Work request —
Restate the records below exactly. Pictures are not part of the copy.

------------------------------

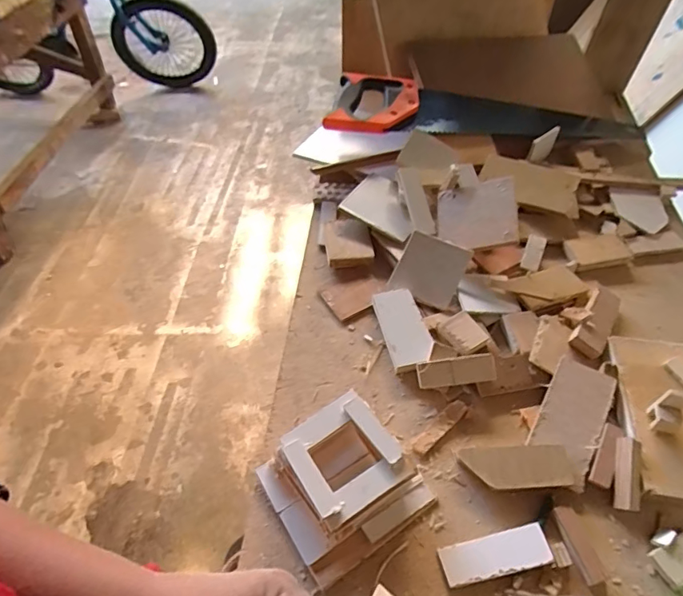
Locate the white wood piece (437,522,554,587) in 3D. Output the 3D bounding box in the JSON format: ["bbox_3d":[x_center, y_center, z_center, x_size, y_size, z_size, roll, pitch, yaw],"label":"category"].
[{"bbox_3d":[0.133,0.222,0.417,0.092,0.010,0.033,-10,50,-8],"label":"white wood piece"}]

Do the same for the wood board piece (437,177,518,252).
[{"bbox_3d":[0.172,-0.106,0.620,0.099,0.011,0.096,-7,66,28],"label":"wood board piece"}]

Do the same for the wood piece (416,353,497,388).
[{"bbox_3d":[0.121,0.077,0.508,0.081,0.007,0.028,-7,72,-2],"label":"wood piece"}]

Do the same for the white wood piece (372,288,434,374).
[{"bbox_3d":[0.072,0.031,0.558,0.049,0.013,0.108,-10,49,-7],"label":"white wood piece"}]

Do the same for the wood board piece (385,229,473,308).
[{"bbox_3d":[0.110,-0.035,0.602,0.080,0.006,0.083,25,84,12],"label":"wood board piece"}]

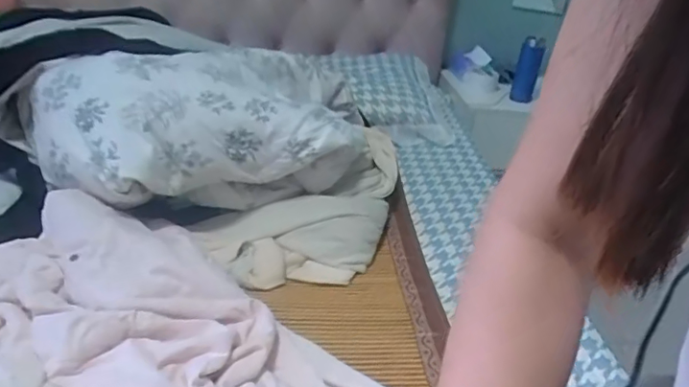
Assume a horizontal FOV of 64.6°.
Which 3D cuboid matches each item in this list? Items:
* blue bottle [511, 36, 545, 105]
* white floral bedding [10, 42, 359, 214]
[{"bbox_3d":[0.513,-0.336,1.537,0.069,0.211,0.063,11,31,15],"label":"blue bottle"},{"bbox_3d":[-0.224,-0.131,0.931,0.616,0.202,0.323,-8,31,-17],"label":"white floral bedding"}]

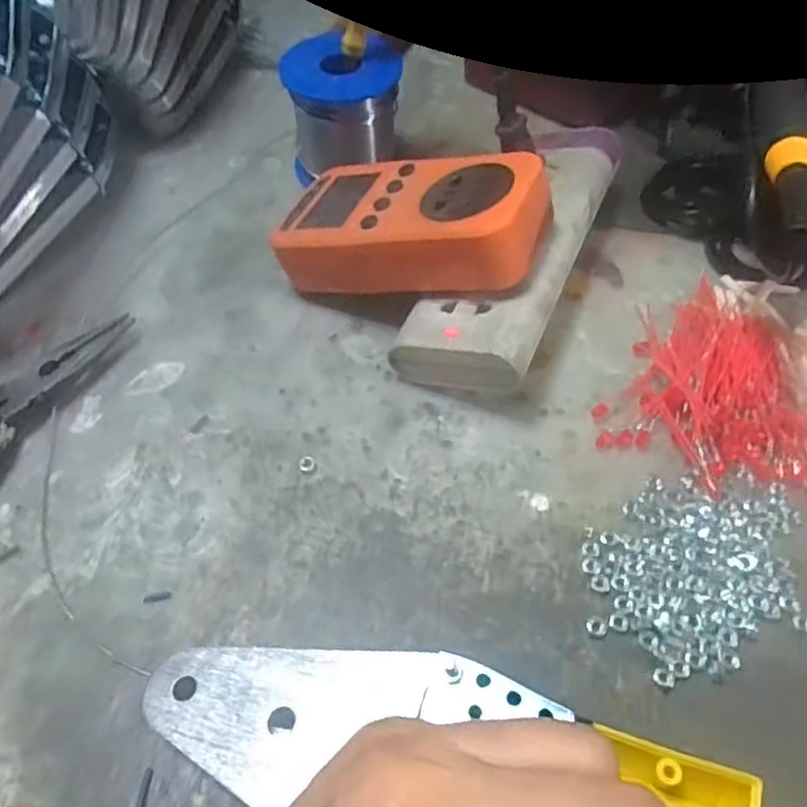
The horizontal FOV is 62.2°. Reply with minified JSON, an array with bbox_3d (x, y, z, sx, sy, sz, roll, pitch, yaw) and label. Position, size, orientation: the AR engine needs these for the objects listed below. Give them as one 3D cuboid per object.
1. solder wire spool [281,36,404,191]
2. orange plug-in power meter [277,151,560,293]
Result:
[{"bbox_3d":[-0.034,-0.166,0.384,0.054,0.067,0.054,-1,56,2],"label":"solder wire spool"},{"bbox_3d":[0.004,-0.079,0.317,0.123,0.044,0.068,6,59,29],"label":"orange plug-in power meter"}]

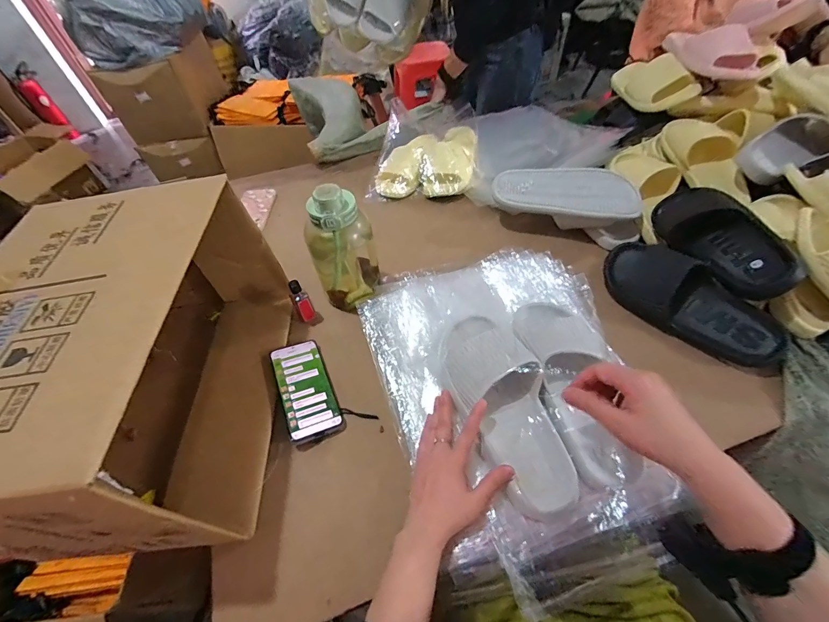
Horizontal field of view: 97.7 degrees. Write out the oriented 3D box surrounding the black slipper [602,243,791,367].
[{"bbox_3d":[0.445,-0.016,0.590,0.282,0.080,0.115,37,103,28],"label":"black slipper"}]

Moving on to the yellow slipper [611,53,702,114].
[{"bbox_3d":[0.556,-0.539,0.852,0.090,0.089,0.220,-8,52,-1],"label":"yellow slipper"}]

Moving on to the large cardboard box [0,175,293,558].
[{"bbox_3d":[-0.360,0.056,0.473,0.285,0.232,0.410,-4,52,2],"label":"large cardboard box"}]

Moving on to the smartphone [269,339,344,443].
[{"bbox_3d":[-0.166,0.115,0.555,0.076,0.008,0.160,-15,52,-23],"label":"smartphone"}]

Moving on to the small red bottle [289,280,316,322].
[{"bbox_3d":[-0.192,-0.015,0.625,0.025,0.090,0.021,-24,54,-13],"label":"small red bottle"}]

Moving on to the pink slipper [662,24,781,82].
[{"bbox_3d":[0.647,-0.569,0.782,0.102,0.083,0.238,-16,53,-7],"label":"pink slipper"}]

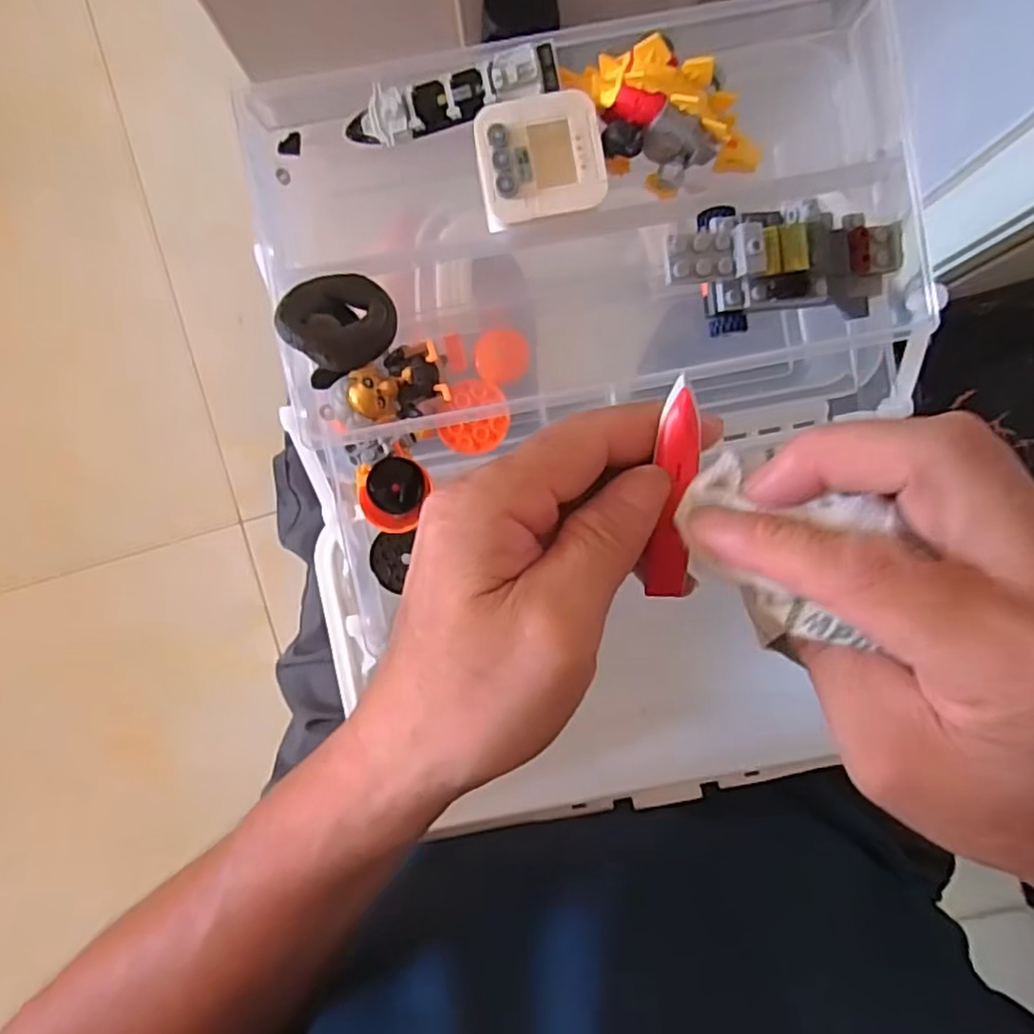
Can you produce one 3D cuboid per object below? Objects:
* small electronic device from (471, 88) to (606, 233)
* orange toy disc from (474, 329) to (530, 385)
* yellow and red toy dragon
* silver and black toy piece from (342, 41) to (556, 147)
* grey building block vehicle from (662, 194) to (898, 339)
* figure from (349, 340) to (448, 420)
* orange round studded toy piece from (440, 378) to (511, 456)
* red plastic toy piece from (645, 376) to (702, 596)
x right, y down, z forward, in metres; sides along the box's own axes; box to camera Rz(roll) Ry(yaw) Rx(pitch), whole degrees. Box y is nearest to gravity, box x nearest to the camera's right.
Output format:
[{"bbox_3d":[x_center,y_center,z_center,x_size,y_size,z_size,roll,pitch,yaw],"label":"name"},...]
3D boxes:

------------------------------

Answer box —
Locate the white wood piece (437,522,554,587) in 3D. Output the 3D bounding box in the JSON format: ["bbox_3d":[x_center, y_center, z_center, x_size, y_size, z_size, roll, pitch, yaw],"label":"category"].
[{"bbox_3d":[0.133,0.222,0.417,0.092,0.010,0.033,-10,50,-8],"label":"white wood piece"}]

Do the same for the wood board piece (437,177,518,252).
[{"bbox_3d":[0.172,-0.106,0.620,0.099,0.011,0.096,-7,66,28],"label":"wood board piece"}]

Do the same for the wood piece (416,353,497,388).
[{"bbox_3d":[0.121,0.077,0.508,0.081,0.007,0.028,-7,72,-2],"label":"wood piece"}]

Do the same for the white wood piece (372,288,434,374).
[{"bbox_3d":[0.072,0.031,0.558,0.049,0.013,0.108,-10,49,-7],"label":"white wood piece"}]

Do the same for the wood board piece (385,229,473,308).
[{"bbox_3d":[0.110,-0.035,0.602,0.080,0.006,0.083,25,84,12],"label":"wood board piece"}]

Assume a horizontal FOV of 64.6°.
Which 3D cuboid matches each item in this list? Items:
* blue bottle [511, 36, 545, 105]
* white floral bedding [10, 42, 359, 214]
[{"bbox_3d":[0.513,-0.336,1.537,0.069,0.211,0.063,11,31,15],"label":"blue bottle"},{"bbox_3d":[-0.224,-0.131,0.931,0.616,0.202,0.323,-8,31,-17],"label":"white floral bedding"}]

The horizontal FOV is 62.2°. Reply with minified JSON, an array with bbox_3d (x, y, z, sx, sy, sz, roll, pitch, yaw) and label. Position, size, orientation: the AR engine needs these for the objects listed below. Give them as one 3D cuboid per object.
1. solder wire spool [281,36,404,191]
2. orange plug-in power meter [277,151,560,293]
Result:
[{"bbox_3d":[-0.034,-0.166,0.384,0.054,0.067,0.054,-1,56,2],"label":"solder wire spool"},{"bbox_3d":[0.004,-0.079,0.317,0.123,0.044,0.068,6,59,29],"label":"orange plug-in power meter"}]

Horizontal field of view: 97.7 degrees. Write out the oriented 3D box surrounding the black slipper [602,243,791,367].
[{"bbox_3d":[0.445,-0.016,0.590,0.282,0.080,0.115,37,103,28],"label":"black slipper"}]

Moving on to the yellow slipper [611,53,702,114].
[{"bbox_3d":[0.556,-0.539,0.852,0.090,0.089,0.220,-8,52,-1],"label":"yellow slipper"}]

Moving on to the large cardboard box [0,175,293,558].
[{"bbox_3d":[-0.360,0.056,0.473,0.285,0.232,0.410,-4,52,2],"label":"large cardboard box"}]

Moving on to the smartphone [269,339,344,443].
[{"bbox_3d":[-0.166,0.115,0.555,0.076,0.008,0.160,-15,52,-23],"label":"smartphone"}]

Moving on to the small red bottle [289,280,316,322].
[{"bbox_3d":[-0.192,-0.015,0.625,0.025,0.090,0.021,-24,54,-13],"label":"small red bottle"}]

Moving on to the pink slipper [662,24,781,82].
[{"bbox_3d":[0.647,-0.569,0.782,0.102,0.083,0.238,-16,53,-7],"label":"pink slipper"}]

Can you produce one 3D cuboid per object below? Objects:
* small electronic device from (471, 88) to (606, 233)
* orange toy disc from (474, 329) to (530, 385)
* yellow and red toy dragon
* silver and black toy piece from (342, 41) to (556, 147)
* grey building block vehicle from (662, 194) to (898, 339)
* figure from (349, 340) to (448, 420)
* orange round studded toy piece from (440, 378) to (511, 456)
* red plastic toy piece from (645, 376) to (702, 596)
x right, y down, z forward, in metres; sides along the box's own axes; box to camera Rz(roll) Ry(yaw) Rx(pitch), whole degrees. Box y is nearest to gravity, box x nearest to the camera's right.
Output format:
[{"bbox_3d":[x_center,y_center,z_center,x_size,y_size,z_size,roll,pitch,yaw],"label":"name"},...]
3D boxes:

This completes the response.